As most people know, murder is a state crime. The disposition of an individual accused of murder in the state of Tennessee is the legal responsibility of the State of Tennessee. However, the Fourteenth Amendment to the United States Constitution supposedly guarantees due process rights to citizens and supposedly empowers the federal government to interfere when state governments violate rights or fail to safeguard them and uphold due process (it was ratified at a time when rights violations by federal and state governments were comparatively rare). It is certainly customary for the federal government to investigate (or, at least, go through the motions of investigating) high profile, controversial cases … even those that do not involve citizens who are subsequently honored by federal holidays. There are at least three Tennessee streets named after King (including one in Memphis). Neither the State of Tennessee nor the United States Government facilitated justice in the case of King’s death. It is not entirely consistent to repeatedly and extensively (some might say disingenuously) honor him considering the egregious injustices committed in this case.
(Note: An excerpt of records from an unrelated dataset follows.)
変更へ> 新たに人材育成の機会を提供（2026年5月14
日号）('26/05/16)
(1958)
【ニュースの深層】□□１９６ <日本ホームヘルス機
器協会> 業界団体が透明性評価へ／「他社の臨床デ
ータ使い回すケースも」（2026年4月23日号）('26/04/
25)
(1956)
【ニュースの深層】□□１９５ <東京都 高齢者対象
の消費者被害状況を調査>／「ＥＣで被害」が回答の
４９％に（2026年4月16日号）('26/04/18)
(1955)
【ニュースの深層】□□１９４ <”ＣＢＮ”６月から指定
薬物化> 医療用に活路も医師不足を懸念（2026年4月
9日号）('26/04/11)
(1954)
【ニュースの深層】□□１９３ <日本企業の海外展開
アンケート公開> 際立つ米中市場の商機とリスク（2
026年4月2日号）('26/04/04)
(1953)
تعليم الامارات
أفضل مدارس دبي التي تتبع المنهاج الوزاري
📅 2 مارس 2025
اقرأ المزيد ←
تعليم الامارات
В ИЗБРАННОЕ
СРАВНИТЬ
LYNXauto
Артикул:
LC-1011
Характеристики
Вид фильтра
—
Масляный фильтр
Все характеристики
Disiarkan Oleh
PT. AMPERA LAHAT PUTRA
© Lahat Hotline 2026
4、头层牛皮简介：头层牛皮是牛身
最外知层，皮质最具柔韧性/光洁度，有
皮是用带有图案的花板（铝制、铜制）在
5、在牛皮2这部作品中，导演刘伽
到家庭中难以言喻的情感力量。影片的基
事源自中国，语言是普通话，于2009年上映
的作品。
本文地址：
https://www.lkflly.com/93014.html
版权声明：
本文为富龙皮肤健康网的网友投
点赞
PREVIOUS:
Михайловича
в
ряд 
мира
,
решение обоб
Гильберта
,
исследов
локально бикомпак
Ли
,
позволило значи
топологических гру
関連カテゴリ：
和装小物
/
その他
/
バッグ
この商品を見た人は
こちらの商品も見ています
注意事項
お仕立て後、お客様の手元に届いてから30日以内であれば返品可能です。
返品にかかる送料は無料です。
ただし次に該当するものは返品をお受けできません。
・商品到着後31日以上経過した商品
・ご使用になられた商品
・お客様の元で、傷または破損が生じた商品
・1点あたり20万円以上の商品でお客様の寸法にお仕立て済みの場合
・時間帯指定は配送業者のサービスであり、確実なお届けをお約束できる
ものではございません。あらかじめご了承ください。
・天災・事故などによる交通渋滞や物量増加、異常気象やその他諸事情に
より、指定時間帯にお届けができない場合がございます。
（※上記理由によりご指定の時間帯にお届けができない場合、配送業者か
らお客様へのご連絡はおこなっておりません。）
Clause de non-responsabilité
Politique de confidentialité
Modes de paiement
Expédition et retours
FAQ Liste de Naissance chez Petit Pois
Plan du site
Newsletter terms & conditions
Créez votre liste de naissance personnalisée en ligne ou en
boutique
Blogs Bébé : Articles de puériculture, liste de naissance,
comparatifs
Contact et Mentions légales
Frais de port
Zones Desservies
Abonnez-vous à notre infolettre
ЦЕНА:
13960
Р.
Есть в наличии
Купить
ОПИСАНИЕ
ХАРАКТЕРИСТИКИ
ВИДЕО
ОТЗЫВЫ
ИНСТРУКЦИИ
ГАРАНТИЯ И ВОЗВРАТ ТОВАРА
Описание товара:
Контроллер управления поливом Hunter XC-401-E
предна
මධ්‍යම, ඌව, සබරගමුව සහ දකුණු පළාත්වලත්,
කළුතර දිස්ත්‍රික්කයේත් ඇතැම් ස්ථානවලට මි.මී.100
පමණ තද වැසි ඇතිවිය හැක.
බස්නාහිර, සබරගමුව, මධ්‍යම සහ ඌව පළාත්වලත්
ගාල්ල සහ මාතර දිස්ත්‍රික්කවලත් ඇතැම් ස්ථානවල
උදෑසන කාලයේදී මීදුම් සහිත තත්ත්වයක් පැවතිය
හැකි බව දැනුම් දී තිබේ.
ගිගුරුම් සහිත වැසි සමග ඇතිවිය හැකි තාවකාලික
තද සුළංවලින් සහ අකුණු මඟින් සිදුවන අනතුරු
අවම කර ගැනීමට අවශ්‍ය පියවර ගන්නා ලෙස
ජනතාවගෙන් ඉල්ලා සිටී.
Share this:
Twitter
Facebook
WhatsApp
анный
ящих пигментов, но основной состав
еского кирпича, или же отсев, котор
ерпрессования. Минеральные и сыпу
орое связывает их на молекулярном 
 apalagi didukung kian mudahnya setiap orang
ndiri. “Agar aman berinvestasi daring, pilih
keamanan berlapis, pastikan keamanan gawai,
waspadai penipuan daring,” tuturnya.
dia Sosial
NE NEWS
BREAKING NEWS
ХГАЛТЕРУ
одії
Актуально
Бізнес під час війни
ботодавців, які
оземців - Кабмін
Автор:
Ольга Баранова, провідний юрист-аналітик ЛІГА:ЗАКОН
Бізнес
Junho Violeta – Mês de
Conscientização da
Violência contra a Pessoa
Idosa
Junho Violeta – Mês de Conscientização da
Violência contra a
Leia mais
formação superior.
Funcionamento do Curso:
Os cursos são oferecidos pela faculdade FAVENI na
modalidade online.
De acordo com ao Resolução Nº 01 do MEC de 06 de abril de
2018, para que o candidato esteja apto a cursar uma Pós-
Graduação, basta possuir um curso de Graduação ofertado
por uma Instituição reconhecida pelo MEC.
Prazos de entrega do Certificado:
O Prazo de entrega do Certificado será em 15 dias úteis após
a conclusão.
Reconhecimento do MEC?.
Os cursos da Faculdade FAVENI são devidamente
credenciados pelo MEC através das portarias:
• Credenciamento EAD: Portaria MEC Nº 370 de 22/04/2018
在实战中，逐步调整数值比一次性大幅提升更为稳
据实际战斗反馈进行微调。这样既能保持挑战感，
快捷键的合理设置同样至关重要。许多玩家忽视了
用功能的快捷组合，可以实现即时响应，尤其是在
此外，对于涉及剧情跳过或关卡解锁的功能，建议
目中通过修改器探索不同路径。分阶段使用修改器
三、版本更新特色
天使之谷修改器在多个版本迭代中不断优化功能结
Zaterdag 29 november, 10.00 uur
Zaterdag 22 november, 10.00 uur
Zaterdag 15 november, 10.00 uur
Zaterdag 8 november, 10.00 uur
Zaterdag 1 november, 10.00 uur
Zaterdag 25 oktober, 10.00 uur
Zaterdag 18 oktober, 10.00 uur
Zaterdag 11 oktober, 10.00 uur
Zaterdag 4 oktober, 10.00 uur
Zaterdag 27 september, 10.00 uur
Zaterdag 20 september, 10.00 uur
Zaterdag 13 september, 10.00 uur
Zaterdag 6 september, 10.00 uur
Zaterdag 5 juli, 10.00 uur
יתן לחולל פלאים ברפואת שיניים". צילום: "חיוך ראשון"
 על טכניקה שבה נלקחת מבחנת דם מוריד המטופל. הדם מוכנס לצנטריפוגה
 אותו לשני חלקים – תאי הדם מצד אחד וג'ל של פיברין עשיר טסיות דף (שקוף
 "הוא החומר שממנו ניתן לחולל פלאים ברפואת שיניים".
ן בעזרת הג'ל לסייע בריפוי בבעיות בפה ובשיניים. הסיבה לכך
“Justice” is a broad abstraction with all kinds of implications that cannot be properly understood (or even acknowledged) without the context of a rational epistemology (whether in an individual or in a wider culture context). Until the early 1960s or so (prior to modern philosophy seeping down from academia to government and media and saturating “Progressive”-influenced education), American culture (including its legal system) was primarily rational and primarily lived up to its stated purpose of justice. Until that time, more people (from the government to the media to the man on the street) apparently understood that it is in no one’s interest to avoid trials for “probably guilty” people to save taxpayer expenses or to reassure members of the public that “the system works” with “closure” and finality at the expense of a continuing injustice. (As the epigraph above from his famous letter illustrates, Martin Luther King, Jr., a principled man from a more principled time, understood that.) Until that time, responsible officials may have been as concerned about the prospect of the guilty perpetrators roaming free for all the innocent inmates taking their places than the prospect of the acquittal of a potentially guilty defendant (regardless of whether or not there was a falsely-accused defendant in this particular case). Subsequently, irrational philosophy (including the militant anti-principled expediency of Pragmatism) infected the culture (including its legal system and media). The decades-long aftermath of the King assassination and the injustice perpetrated against King, Tennessee residents and other Americans (whose government failed them in the name of “justice”), and even Ray (even if he was guilty) are some of the consequences. (This case is just one example of an ongoing government injustice—and it is hardly one of the most egregious. I have addressed this topic before and may re-publish one expounding the philosophical issues involved.) Another consequence is the public’s apathy (which is a necessary condition, both an effect and a cause, of the Endarkenment).